-- ASSIGNED TASK --
Continue the SAT-versus-ACT comparison below, starting under its final heading, "Math (if you really hate math)".

-- PASSAGE FOR REVIEW --
That being said, you as an individual have strengths and weaknesses which might make one test a better fit than the other. Let's compare and contrast a few key areas to help you make up your mind:


Essay


As of January 2021, the SAT no longer offers the essay portion of the test. For now, the ACT still has an optional essay. If you really need the essay for a specific college, you'll have to go with the ACT, but once the SAT got out of the essay game most colleges dropped the requirement.


Time per question


SAT

Section

Number of questions

Length of section (min)

Questions per minute

Reading

52

65

52 / 65 = 0.80

Writing

44

35

44 / 35 ≈ 1.26

Math - No Calc

20

25

20 / 25 = 0.80

Math - Calc

38

55

38 / 55 ≈ 0.69


​​ACT

Section

Number of questions

Length of section (min)

Questions per minute

English

75

45

75 / 45 ≈ 1.67

Math

60

60

60 / 60 = 1.00

Reading

40

35

40 / 35 ≈ 1.14

Science

40

35

40 / 35 ≈ 1.14

When you're taking the ACT, you've got to move. Not that the SAT is a leisurely stroll, but you definitely get more time per question. One of the biggest complaints I see with the ACT is timing--if you're not good at maintaining a steady pace and saving harder questions for the end, the SAT might be a better fit for you.


Science


The ACT has a science section which may seem great/terrible depending on your opinion of science, but this is more reading comprehension than anything else. You do not need pre-existing science knowledge for this section. This section is testing your ability to read a few scientific passages--along with associated charts and graphs--and answer questions based on what you've read. A working knowledge of basic scientific vocabulary is helpful, but not necessary. The biggest problem most students have on this section is one of timing. You have to move fast in this section, even though it can sometimes take time to decipher the graphs and diagrams. For a lot of students, this section is the dealbreaker that pushes them toward the SAT.


Math (if you're at least pretty OK in math)


Both tests cover roughly the same amount of content. The ACT has a few more advanced topics including:

  • Logarithms (logs)

  • Trigonometry (SAT will test you on SOHCAHTOA; ACT goes a little farther including graphs of trigonometric functions)

  • Complex numbers (it's just i, which is a fancy special number but for the purposes of the ACT it's just a regular variable like any other. Don't worry about it).

The SAT math questions are just a little "trickier" than the ACT math questions. Although they more or less cover the same skills, the SAT loves setting traps to catch students who aren't reading carefully.



Also, the SAT has a no-calculator section, while the math section on the ACT is all about the calculator. SAT also has some fill-in-the-grid questions while ACT is all multiple choice.


So what's the verdict? Can be a tough call. If you're the type that speeds through a math test and you're more likely to make a careless error than run out of time, go for the ACT: it's more straight-forward and you'll have the calculator. If you're the type of person who goes a little slower and is more careful, go for the SAT.


Math (if you really hate math)

-- SUPPLIED ENTRIES --
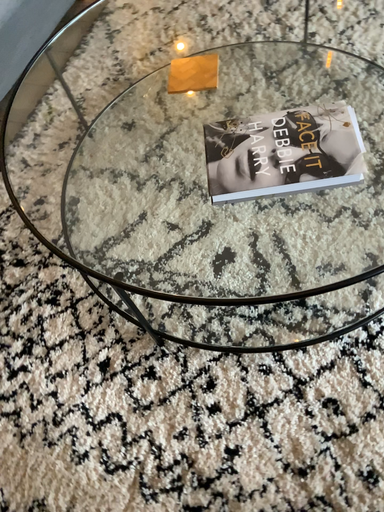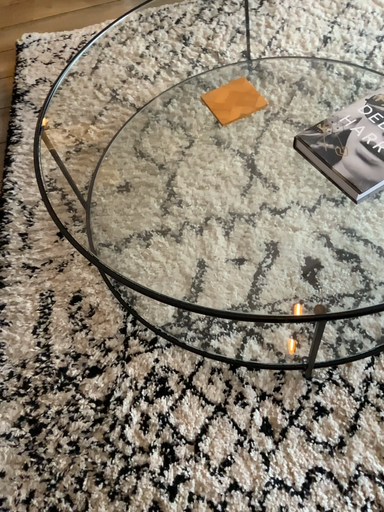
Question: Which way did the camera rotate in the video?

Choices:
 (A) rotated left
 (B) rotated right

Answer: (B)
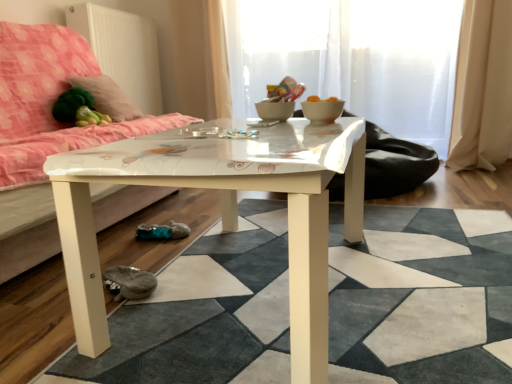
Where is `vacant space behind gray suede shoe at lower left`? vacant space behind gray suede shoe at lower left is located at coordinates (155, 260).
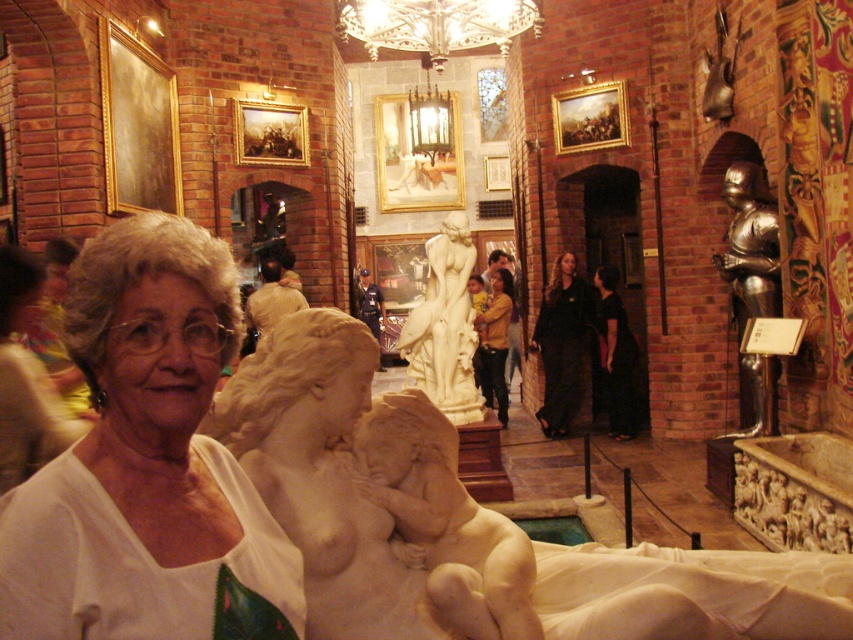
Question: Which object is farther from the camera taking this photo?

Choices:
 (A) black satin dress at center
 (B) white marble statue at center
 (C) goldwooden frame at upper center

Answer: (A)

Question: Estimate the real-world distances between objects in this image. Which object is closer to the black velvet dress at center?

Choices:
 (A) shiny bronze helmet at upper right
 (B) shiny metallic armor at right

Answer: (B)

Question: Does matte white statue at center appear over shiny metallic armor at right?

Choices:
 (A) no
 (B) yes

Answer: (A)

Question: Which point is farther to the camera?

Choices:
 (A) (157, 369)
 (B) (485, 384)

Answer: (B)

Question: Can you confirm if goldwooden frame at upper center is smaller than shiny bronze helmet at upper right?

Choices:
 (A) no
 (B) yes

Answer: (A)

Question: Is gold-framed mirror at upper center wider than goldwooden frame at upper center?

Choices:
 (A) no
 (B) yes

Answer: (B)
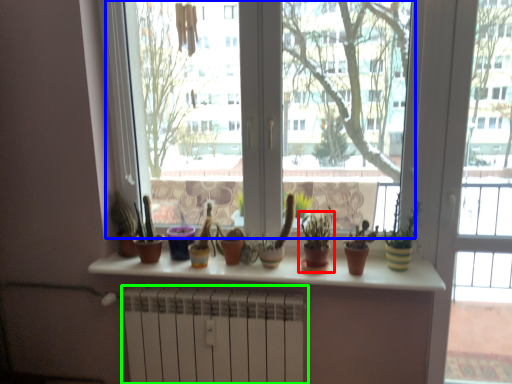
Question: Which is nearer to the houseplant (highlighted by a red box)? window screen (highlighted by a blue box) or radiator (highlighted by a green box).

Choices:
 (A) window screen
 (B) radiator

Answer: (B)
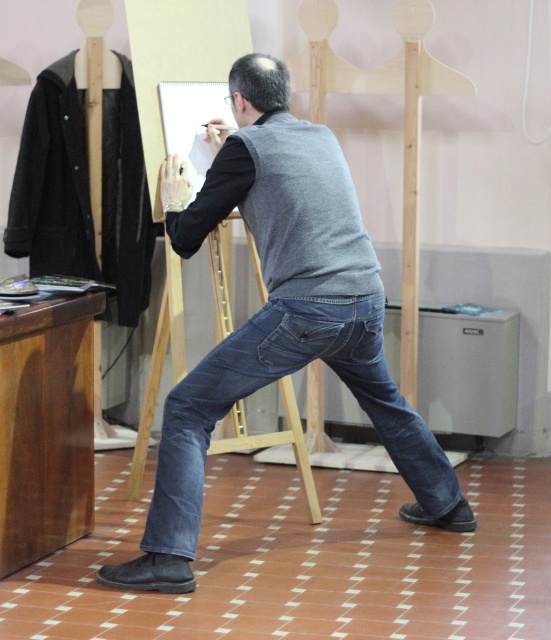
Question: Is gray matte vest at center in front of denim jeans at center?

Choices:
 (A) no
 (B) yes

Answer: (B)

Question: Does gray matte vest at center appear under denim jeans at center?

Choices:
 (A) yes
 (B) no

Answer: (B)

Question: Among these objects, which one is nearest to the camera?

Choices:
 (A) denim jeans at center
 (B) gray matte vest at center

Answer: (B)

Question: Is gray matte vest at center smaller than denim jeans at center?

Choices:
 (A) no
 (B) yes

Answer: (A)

-- TASK ANSWER --
So, if you are one of those people for whom math has just never made sense, I sympathize. First off, I'd say you don't have to just accept that. I've worked with so many students over the years who just had a bad third grade math teacher, or were sick when fractions were introduced, or for whatever reason just missed some fundamental math block and were never able to catch up. With a little personal coaching (in an environment where you can feel comfortable to ask your questions) we can find those gaps and help you fill them in.


(If this were a verbal test question, they'd ask you if the writer should delete the above paragraph, and the answer would be "YES -- it introduces a new argument unrelated to the main topic". But I'm OK with it because it's important and if you've read this far, you must think I'm not completely clueless.)


At any rate, hopefully even the least math-inclined out there will understand that 2 out of 4 sections devoted to SAT math is twice as many as the ACT's 1 out of 4, so if you know math is going to bring down your score, the ACT may be the way to go. The science portion has a decent amount of math in the forms of charts and graphs, but it's nothing compared to a full-on math section.


So.... what?


That makes a bunch of points in favor of the SAT, and a bunch for the ACT, all based on whether you personally find a given point a pro or a con. Helpful, I know.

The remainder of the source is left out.